(本書之所以涉及郭靖,純粹向金庸老先生敬禮!)
劉寒與郭靖結為安達後,互相幫助,十分友愛。鐵木真對這位資質魯鈍的小漢人很是讚賞,給他和他的母親都提供了必要的財物,不至讓這對孤兒寡母活得太累。郭靖一直和劉寒玩耍,兩人常常去打獵,還跑到斡難河裏去抓魚。郭靖有六個奇怪的江南師父,聽說原是七個,一個在兩人結為安達不久後就被妖人殺害了。那六個師父見劉寒機靈,也傳授了他一些功夫,這對於他們在此立足也是一件好事。
一緩又是兩年過去了,在這兩年裏,發生了許多變故,有些是劉寒作為鐵木真的幼子都不太清楚的。劉寒知道自己的二叔合撒兒,不知什麼時候消失在了自己的視線裏,有人說他與自己的父親不合,已經去別處放牧了。劉寒這才注意到一個汗位所帶來的家族爭鬥,合撒兒一直守護在父親的身邊,而因為父親坐上可汗之位,合撒兒也會因此離開,這是多麼可怕的事情。哪天要是所有的人都離開了,那不是真正成為孤家寡人了麼?劉寒為此有了放棄爭奪未來可汗之位的念頭,但看到父親臉上那堅毅的表情,似乎在提醒自己,要成為一位好的君王,享受孤獨是必須經受的考驗。劉寒想自己穿越八百多年來到這裏,不能就此放棄,否則根本對不起長生天的苦心安排。

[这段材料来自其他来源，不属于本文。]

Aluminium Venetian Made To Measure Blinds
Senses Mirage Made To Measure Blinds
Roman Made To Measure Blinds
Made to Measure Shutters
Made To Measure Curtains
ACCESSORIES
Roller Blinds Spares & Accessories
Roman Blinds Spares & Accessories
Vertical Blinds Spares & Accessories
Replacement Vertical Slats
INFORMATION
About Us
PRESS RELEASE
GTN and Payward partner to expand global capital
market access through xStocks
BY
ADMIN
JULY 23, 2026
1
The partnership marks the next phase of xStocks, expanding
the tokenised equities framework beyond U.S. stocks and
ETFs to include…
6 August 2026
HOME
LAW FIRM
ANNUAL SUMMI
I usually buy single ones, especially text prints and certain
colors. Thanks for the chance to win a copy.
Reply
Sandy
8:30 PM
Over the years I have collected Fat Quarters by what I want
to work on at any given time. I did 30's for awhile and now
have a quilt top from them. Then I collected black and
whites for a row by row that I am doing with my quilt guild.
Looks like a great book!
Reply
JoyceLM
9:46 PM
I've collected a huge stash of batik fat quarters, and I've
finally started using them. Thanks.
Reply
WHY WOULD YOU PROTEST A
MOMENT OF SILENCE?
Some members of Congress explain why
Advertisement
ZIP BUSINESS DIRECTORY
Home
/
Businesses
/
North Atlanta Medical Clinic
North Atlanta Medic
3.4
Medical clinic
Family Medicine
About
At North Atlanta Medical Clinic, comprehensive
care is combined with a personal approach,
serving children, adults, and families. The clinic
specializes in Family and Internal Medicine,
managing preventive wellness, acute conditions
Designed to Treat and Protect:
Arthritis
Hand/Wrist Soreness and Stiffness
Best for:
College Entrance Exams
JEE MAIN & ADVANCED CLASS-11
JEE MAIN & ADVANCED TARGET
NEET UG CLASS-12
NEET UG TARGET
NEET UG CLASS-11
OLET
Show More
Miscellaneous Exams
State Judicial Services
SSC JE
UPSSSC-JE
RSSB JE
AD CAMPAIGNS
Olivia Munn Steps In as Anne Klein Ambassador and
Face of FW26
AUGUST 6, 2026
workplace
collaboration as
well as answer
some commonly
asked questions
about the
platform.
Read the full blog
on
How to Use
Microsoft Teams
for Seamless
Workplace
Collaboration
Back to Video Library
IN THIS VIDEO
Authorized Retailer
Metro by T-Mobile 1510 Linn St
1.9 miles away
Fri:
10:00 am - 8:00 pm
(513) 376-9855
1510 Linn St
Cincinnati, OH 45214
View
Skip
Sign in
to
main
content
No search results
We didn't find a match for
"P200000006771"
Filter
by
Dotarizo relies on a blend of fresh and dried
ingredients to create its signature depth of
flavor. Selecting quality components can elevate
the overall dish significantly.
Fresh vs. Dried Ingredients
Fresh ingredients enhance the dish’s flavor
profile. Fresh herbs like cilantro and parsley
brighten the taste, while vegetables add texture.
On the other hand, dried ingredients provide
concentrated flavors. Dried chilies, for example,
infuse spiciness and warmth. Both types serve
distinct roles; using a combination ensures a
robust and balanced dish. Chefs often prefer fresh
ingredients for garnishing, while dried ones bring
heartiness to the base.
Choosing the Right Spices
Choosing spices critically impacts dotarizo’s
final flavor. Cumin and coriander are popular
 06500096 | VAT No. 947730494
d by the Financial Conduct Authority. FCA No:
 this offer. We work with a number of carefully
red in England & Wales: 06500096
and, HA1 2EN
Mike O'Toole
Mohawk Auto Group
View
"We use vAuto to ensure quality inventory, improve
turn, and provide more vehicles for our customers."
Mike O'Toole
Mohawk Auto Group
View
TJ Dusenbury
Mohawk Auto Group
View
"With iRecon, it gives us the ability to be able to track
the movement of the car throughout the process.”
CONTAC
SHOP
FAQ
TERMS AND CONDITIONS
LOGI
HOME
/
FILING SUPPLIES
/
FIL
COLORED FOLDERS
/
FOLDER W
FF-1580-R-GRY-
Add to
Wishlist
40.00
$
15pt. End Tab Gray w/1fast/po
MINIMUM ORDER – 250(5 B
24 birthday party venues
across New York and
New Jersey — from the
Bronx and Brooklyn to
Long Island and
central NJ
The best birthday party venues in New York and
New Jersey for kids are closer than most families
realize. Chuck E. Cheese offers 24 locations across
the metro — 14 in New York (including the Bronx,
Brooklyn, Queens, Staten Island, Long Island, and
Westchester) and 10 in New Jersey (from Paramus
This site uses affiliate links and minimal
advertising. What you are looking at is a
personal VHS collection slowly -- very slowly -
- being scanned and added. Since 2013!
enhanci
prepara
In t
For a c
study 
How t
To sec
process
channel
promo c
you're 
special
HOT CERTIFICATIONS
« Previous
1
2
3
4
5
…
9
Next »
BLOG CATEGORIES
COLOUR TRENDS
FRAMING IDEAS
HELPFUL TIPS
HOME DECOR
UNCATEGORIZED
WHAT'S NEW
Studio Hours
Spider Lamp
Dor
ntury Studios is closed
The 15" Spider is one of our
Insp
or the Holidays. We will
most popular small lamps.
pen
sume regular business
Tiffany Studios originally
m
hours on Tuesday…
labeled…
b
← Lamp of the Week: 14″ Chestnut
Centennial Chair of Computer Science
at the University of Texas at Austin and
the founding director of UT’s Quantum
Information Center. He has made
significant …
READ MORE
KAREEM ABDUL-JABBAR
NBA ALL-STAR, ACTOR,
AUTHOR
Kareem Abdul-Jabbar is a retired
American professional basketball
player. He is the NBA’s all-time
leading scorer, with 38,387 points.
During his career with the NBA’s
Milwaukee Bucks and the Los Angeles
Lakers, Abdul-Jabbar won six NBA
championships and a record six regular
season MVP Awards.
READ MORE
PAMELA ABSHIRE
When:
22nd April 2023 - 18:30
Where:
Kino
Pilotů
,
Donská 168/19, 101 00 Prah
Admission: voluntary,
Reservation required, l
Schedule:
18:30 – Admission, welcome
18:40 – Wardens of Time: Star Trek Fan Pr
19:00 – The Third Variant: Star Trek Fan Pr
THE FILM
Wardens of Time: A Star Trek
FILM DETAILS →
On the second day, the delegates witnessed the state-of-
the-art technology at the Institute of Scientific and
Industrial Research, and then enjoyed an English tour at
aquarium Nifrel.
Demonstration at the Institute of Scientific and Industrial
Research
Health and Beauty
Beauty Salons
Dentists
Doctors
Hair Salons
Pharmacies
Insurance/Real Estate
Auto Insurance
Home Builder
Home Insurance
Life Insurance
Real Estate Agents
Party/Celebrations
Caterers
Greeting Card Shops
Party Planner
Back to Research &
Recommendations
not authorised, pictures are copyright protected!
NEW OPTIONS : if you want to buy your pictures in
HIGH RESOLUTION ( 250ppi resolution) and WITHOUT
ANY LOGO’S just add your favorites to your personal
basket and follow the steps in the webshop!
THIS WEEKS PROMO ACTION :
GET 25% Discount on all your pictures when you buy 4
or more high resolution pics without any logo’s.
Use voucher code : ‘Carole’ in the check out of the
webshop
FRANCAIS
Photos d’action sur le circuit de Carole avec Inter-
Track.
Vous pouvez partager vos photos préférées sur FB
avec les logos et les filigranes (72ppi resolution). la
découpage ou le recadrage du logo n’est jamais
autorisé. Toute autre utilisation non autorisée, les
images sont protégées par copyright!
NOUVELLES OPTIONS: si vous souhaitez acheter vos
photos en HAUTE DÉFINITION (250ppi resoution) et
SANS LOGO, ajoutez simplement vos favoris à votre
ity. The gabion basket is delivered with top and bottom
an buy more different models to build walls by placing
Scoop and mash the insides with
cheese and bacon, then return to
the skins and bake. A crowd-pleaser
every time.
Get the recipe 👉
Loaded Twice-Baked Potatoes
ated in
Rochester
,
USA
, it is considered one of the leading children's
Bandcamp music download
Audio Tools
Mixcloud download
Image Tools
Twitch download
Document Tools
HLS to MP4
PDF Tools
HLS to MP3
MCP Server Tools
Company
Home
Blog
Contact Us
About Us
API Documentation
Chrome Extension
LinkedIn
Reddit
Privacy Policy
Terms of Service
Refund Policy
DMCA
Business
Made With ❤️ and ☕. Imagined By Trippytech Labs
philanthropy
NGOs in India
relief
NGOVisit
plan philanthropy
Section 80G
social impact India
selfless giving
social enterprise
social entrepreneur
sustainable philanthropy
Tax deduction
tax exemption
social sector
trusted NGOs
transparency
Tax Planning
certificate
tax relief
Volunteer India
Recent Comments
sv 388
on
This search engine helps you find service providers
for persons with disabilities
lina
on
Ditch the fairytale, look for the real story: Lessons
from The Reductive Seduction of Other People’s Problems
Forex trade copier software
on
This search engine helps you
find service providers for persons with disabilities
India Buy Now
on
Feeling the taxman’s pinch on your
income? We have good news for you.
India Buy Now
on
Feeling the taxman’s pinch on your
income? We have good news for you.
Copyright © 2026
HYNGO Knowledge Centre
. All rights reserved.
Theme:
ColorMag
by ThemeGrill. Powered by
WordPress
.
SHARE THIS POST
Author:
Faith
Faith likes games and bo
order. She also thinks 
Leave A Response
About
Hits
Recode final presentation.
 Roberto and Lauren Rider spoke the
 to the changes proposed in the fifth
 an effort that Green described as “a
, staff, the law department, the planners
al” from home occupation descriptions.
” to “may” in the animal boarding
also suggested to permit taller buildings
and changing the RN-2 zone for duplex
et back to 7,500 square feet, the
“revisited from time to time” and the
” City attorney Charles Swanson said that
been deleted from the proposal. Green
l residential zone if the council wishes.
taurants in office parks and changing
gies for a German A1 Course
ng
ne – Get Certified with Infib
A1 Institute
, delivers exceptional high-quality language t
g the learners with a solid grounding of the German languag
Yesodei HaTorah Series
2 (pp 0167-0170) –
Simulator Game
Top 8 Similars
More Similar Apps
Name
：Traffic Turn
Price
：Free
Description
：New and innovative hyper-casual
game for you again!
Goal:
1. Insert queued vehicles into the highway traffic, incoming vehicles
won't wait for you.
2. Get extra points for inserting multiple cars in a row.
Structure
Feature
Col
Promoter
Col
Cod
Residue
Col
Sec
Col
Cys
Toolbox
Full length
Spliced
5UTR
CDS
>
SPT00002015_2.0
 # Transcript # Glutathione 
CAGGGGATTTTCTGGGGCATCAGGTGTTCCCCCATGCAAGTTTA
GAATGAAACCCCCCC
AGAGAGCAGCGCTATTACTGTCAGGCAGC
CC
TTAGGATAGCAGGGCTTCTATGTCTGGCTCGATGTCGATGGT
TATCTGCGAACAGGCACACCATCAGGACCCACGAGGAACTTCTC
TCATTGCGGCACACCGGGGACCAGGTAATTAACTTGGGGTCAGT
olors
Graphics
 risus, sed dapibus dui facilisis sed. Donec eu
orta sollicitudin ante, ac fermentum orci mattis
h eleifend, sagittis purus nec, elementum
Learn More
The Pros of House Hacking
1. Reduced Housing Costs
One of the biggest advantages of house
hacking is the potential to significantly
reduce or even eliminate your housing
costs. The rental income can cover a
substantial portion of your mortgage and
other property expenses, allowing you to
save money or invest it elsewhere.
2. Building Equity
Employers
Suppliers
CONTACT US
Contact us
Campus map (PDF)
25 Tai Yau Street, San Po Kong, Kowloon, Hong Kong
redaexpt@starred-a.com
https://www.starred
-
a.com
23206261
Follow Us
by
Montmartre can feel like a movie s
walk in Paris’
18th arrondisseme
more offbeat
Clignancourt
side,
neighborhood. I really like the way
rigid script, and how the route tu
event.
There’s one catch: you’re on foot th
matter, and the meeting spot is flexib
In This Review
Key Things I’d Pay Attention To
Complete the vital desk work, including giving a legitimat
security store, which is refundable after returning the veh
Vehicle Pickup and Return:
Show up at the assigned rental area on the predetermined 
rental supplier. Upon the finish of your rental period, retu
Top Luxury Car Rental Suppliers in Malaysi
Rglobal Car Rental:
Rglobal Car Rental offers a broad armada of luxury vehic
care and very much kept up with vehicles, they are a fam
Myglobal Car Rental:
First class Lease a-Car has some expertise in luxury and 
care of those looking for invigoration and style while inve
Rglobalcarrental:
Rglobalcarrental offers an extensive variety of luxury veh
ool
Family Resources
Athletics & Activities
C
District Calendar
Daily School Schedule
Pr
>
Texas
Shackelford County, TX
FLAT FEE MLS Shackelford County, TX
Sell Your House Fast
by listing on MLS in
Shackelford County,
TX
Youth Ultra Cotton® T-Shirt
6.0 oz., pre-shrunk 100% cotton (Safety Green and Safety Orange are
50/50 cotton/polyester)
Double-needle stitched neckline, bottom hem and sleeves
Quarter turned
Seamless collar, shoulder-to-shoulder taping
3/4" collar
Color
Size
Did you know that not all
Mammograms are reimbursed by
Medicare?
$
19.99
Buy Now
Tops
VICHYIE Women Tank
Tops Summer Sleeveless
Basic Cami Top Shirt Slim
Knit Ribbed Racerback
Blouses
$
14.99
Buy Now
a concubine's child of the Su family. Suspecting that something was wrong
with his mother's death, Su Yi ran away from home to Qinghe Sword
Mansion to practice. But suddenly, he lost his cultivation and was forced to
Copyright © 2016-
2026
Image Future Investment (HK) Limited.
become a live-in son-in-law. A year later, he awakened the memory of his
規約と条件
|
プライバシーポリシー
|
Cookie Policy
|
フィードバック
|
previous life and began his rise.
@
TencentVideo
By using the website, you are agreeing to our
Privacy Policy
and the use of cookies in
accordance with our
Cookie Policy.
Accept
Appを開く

劉寒也漸漸明白,結拜的山門海誓,其實都可以被利益所取代。他看著身邊一對對的好安達最後反目成仇,兵戎相見,是那麼諷刺與難以解釋。劉寒於是更加珍惜與郭靖的安達情分,常常問郭靖會不會為了一個王國與自己反目,郭靖都是傻傻地看著他,然後說這怎麼可能呢。劉寒心裏知道,這很可能。他沒看完電視的結局,就是會出現那麼一幕。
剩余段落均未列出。